> [Directions for this task]:
Count how many lines in the material below contain the string "jaoks", treating uppercase and lowercase as different. Reply with the number only.

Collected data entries
>>>

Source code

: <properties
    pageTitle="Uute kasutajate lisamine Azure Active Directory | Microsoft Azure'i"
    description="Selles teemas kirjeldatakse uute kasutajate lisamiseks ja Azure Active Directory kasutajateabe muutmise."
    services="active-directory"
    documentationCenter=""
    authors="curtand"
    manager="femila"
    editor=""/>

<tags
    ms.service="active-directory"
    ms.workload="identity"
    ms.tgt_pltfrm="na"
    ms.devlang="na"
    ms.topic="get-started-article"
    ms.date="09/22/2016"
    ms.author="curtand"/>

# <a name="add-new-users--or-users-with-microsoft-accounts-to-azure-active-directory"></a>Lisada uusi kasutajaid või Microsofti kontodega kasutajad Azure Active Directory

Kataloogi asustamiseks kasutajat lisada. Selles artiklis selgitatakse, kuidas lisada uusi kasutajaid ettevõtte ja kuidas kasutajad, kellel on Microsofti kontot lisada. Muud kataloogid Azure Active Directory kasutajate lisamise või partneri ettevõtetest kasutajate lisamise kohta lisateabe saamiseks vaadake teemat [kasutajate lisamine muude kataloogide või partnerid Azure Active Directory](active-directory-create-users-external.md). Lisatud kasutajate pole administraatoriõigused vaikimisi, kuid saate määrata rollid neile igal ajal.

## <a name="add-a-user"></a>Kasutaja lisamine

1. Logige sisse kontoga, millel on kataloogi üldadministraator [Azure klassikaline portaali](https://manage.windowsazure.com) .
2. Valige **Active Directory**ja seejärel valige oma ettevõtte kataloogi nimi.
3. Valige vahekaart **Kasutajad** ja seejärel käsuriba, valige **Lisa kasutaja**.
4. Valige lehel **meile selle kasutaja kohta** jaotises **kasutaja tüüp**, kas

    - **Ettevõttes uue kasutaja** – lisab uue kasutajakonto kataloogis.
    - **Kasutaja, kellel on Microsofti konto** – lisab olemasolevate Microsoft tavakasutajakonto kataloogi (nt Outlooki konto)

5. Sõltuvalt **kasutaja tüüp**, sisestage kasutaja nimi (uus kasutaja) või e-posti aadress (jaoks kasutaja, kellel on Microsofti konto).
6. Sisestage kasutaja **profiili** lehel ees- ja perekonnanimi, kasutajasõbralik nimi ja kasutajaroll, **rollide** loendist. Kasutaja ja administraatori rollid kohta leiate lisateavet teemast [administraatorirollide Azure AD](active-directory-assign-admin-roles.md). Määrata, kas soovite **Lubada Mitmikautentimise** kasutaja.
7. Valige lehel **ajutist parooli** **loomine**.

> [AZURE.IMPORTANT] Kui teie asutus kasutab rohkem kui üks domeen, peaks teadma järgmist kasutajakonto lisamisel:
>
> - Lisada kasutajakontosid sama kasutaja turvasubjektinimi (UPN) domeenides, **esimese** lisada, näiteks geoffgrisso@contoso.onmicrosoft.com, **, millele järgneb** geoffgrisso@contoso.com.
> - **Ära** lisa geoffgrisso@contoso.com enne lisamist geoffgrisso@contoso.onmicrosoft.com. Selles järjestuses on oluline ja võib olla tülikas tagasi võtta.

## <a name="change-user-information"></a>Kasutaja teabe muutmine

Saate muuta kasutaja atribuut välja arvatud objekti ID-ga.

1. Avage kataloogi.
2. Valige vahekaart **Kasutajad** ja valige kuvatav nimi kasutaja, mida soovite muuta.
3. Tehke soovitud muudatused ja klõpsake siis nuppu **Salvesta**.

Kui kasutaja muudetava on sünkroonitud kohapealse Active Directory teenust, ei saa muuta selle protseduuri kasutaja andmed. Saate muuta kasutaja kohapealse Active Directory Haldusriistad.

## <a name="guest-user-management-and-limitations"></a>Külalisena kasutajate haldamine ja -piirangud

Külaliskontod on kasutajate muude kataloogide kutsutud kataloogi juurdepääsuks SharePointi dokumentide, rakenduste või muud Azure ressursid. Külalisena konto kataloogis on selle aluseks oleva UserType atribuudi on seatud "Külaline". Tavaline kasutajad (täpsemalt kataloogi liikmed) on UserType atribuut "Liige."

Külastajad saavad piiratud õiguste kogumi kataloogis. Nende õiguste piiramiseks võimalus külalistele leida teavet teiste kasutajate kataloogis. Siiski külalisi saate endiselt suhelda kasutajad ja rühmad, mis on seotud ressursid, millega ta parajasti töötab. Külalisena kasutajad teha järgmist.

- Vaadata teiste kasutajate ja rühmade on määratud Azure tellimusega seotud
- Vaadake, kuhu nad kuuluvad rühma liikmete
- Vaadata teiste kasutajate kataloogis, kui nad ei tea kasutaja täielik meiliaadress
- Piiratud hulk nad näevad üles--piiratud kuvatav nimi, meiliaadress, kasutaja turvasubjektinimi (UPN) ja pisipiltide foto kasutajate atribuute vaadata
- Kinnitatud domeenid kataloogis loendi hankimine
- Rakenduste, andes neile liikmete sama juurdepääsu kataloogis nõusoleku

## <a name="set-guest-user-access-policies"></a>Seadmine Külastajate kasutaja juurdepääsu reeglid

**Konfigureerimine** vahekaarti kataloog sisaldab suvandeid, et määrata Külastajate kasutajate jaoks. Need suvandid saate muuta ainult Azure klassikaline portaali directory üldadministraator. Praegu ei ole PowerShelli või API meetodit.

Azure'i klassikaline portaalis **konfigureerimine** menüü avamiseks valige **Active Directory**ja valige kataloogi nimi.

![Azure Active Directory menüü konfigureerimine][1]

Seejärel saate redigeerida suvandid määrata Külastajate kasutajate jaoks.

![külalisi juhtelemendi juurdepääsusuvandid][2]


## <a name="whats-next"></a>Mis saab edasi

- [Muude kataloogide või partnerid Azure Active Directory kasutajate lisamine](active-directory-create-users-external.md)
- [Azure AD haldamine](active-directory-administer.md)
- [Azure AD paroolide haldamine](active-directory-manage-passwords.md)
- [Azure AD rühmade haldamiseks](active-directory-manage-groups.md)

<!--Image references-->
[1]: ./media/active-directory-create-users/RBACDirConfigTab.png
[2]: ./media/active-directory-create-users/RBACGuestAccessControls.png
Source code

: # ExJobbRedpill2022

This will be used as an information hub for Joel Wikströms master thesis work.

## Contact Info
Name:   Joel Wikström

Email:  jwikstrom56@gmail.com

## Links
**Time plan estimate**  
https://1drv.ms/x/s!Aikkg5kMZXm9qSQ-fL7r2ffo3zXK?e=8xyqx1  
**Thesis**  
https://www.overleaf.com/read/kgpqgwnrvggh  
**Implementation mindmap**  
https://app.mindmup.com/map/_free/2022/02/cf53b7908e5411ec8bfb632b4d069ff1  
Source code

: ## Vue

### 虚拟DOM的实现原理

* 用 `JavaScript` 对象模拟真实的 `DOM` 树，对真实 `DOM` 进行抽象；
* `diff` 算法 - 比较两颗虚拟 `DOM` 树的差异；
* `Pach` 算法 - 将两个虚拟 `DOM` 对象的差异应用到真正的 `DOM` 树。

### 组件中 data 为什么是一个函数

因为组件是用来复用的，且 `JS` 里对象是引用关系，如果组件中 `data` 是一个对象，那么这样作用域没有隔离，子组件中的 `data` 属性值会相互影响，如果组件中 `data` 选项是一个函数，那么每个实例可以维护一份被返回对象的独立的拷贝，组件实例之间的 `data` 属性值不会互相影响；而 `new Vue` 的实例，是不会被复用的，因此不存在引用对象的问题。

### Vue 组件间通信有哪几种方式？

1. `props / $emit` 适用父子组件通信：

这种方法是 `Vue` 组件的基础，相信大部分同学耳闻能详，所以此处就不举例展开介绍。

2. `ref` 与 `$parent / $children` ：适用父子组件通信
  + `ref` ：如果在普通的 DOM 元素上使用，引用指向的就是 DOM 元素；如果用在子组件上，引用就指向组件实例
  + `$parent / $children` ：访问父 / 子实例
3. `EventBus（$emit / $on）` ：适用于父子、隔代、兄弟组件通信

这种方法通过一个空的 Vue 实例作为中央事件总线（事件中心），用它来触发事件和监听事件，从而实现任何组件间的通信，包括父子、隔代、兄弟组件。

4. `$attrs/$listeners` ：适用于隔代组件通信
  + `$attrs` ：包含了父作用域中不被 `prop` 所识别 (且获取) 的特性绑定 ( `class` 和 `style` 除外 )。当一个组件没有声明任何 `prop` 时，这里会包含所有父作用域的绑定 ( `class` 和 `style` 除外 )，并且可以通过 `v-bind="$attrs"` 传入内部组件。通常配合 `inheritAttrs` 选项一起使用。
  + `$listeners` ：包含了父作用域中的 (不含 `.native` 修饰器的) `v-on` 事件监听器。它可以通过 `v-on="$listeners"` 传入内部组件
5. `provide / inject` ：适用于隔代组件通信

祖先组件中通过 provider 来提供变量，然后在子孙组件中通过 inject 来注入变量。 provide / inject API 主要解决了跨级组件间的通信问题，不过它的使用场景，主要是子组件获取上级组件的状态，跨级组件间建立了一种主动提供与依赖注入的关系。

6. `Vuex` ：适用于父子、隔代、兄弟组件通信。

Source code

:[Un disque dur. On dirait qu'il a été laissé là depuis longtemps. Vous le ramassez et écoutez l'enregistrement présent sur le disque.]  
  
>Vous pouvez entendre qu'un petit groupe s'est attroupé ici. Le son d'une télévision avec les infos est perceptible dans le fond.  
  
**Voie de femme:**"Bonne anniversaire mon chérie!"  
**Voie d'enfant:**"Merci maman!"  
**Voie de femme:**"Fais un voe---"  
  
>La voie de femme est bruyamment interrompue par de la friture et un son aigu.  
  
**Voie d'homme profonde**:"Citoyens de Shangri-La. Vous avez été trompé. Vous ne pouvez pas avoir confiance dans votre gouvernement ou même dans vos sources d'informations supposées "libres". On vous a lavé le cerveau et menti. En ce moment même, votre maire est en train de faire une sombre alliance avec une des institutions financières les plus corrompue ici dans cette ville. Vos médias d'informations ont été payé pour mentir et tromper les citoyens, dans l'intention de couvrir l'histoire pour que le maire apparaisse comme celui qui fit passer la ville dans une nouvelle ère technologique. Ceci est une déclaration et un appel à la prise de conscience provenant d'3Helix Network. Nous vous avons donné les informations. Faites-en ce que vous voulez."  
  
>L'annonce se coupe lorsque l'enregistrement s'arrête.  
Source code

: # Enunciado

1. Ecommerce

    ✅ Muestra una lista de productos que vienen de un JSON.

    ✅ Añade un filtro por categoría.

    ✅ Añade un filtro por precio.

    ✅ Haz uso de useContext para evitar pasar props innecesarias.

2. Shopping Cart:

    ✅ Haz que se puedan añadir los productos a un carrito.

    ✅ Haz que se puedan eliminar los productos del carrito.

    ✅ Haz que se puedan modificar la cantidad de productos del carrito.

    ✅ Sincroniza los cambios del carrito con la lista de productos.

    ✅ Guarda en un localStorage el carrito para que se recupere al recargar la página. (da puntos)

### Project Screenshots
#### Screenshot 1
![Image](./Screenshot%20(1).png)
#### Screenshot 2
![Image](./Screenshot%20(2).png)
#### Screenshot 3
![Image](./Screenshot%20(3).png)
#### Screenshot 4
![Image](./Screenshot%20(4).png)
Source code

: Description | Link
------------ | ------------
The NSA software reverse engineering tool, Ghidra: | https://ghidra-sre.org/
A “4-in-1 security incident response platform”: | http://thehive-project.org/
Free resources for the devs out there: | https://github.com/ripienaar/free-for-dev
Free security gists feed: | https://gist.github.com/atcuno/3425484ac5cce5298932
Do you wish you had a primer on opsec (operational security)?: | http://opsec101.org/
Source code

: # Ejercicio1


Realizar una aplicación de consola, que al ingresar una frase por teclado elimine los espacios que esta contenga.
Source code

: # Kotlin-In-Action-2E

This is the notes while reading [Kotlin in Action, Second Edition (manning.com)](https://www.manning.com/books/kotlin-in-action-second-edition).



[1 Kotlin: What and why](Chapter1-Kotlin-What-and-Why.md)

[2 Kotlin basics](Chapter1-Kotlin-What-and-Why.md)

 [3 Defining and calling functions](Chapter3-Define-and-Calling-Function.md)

<<<

> [Response for this exercise]:
3